▸ Document passage:
******
South Africa and the British concentration camps16 June 2010
I’m loving the World Cup, trying to watch as many matches as I can, and even like the sound of the vuvuzelas! With many others of the English tendency, I watched England’s first match against USA with nervous excitement. ITV prefaced the match with an outdoor broadcast from Roark’s Drift, and Film4 showed Zulu earlier in the day. As much as I have enjoyed the film in the past, it belongs to the odd canon of boys-own British pseudohistory.
The Boer War is a fairly forgotten piece of British Empire history, although ending only a little over a century ago. In the UK we remember Roark’s Drift (mainly because of Zulu), the Relief of Mafeking, Cecil Rhodes and Baden-Powell, the founder of the Scouts. It’s far too easy to have this jingoistic comic-book understanding of British history. In some countries, lots of them, the school history books are doctored to instill a nationalistic pseudohistory in the student, but here simple, subtle mass ignorance suffices.
Lizzie van Zyl, victim of Britain's concentration camps.
Lizzie van Zyl, victim of Britain's concentration camps.
Britain began the 20th century with systematic mass murder in South Africa, which involved the invention of the concentration camp. Part of jingoistic history is to make evil other: foreigners are and do evil,which we boldly resist. By editing out the evil from our own history, we end up with an overinflated impression of our moral superiority. This makes it important to remember the evil our country has done.
******
▸ Given data:
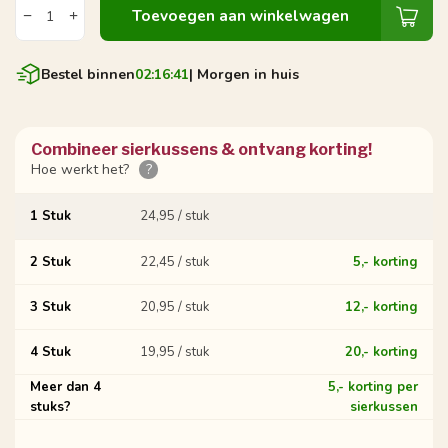
Toevoegen aan winkelwagen
Bestel binnen
02:16:40
| Morgen in huis
Combineer sierkussens & ontvang korting!
Hoe werkt het?
?
1 Stuk
24,95 / stuk
2 Stuk
22,45 / stuk
5,- korting
3 Stuk
20,95 / stuk
12,- korting
4 Stuk
19,95 / stuk
20,- korting
Meer dan 4
5,- korting per
stuks?
sierkussen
******
▸ Your instructions: Reproduce the passage of the post on Britain's concentration camps in South Africa word for word, starting at "South Africa and" and ending at "boys-own British pseudohistory.".

▸ Solution:
South Africa and the British concentration camps16 June 2010
I’m loving the World Cup, trying to watch as many matches as I can, and even like the sound of the vuvuzelas! With many others of the English tendency, I watched England’s first match against USA with nervous excitement. ITV prefaced the match with an outdoor broadcast from Roark’s Drift, and Film4 showed Zulu earlier in the day. As much as I have enjoyed the film in the past, it belongs to the odd canon of boys-own British pseudohistory.